BMW declined to comment on the disparities between what Adcock had publicized in February and what the auto giant said was the reality at the time, referring those questions to Adcock. The serial entrepreneur and representatives for the company have not responded to requests for clarification or comment.
The questions come as sci-fi like humanoid robots are having a moment. While Elon Musk-directed efforts to build a humanoid called Optimus inside Tesla has played a central role in building hype for the futuristic form factor, Figure’s commercial agreement stood out as one of the first real-world deployments in the U.S. Figure has raised more than $700 million since its 2022 founding from investors including Microsoft, Nvidia, Intel Capital, and Jeff Bezos, via his investment firm.

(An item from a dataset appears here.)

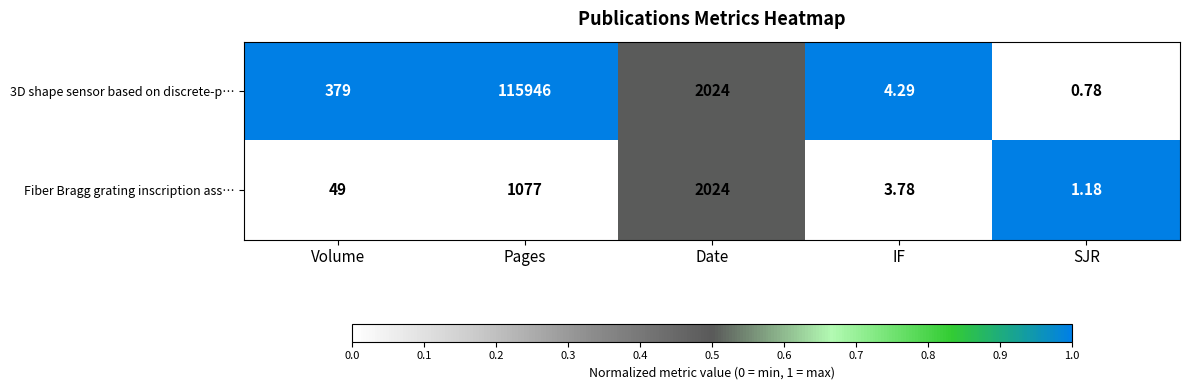

At which label does Fiber Bragg grating inscription ass… reach its minimum?

SJR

Reuters reported in February that Figure AI was attempting to raise another $1.5 billion at a valuation approaching $40 billion.
Other tech giants, from Nvidia to OpenAI, have all launched robot-focused initiatives as expectations build for a potential market opportunity that investment management firm ARK pegged in the trillions of dollars in a bullish report last fall. Agility Robotics, which inked a deal for its own humanoids to move containers inside a Spanx apparel warehouse, is reportedly raising $400 million. That comes after Austin-based Apptronik and Sunnyvale, Calif.-based 1X recently raised $350 million and $100 million in funding, respectively.